Some faculty questioned whether the building spree took Dennison's attention away from other matters. When the president retired, history professor Mike Mayer told the Missoulian that Dennison had been criticized for his focus on facilities.
"We needed some buildings, but I wish we'd seen as much energy toward some academic concerns," Mayer said at the time.
But one building, the Payne Family Native American Center – housing the Department of Native American Studies and American Indian Student Services – exemplifies his support for Montana's largest minority. Higher education was emphasizing diversity and minority representation during Dennison's tenure, and Dennison, in turn, strongly supported Native Americans, Fritz said.
"I think getting funding for building for the Native American Studies program was one of the best things he did," he said.
For his support for Native American students, Blackfeet Chief Earl Old Person gave him the name "Fast Buffalo Horse," according to Dennison's obituary.
Interim President Stearns said that while many people will remember Dennison for his expansion of the physical complex, he grew UM financially and programmatically as well. He pushed outreach by the Mansfield Center in its mission to expand the understanding between the United States and Asia; he propelled fundraising for scholarships; and he pushed all the campuses under UM's umbrella to be as good as they could be.
Dennison was competitive, and he had a sense of pride in UM, she said.
"I think that he will be known for being both a programmatic as well as an infrastructure leader. And I attribute that to the fact that he was a scholar. First and foremost, he really was a scholar," Stearns said.
In fact, Stearns competed against Dennison for the president's job, and at the time, people wondered if she'd stay. She was vice president, and not every incoming president would be secure enough to have his second-in-command remain, but Stearns told people not to worry.

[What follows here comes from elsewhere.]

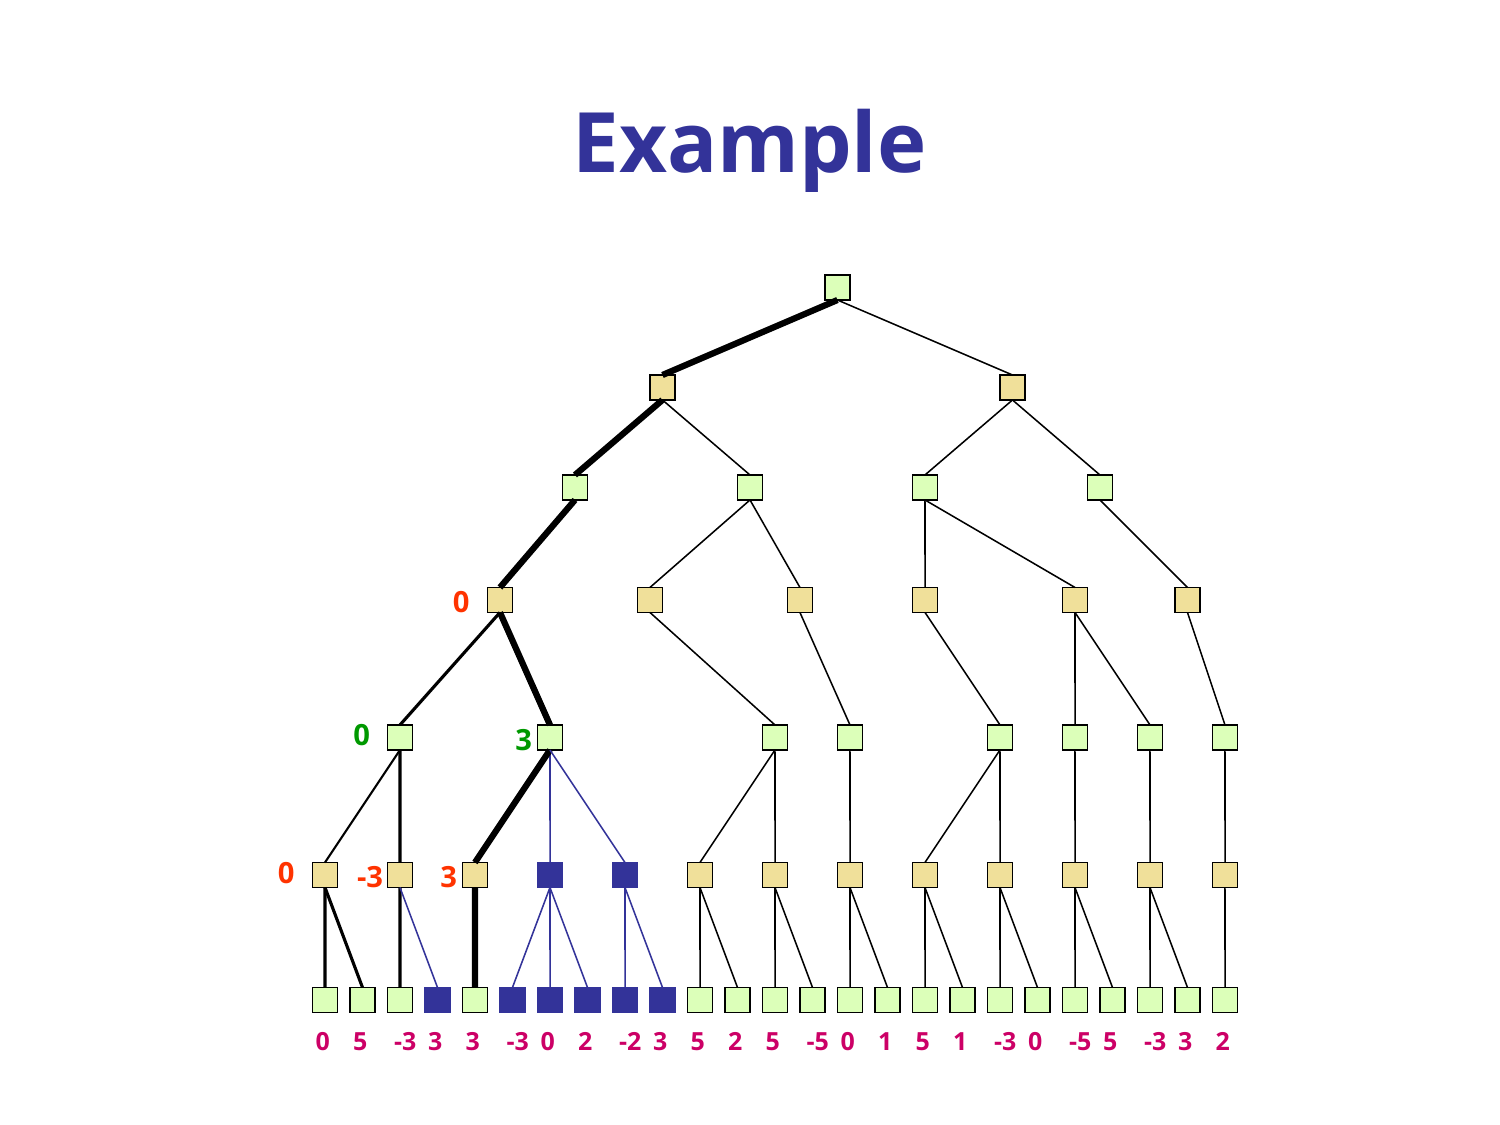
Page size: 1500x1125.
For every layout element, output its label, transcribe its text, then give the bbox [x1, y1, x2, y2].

"If I don't get it, and you hire somebody who is really strong and just a good, confident leader, they will never need to be threatened by me," said Stearns, who retired as commissioner of higher education but is filling in as interim UM president during a search for a permanent president.
"They will see me as an ally and a full partner. And that's what happened."
Stearns met with Dennison before she signed on to take the interim post at UM; she said he admired and respected Engstrom, and he was also sincere and enthusiastic about her taking on the role.
"We were colleagues and dear friends, and I just think he defines what an exemplary successful college president could do," Stearns said.
Dennison had recently published a book called "Montana's Pioneer Naturalist: Morton J. Elrod," and he earlier published "The Dorr War: Republicanism on Trial, 1831-1861." He was working on a book about the history of UM.
Drake said Dennison may have been roughly halfway done with the book, although he's not certain. Fritz was hoping to get an update on the project this month; the two had talked about Fritz picking up where Dennison had left off, but Dennison had told him he would beat cancer, and they'd dine in January and decide how to proceed.
"We were going to get together this month with good Scotch, fine steaks and excellent wine for dinner," Fritz said. "That was our plan. That was our plan, and it's not going to happen."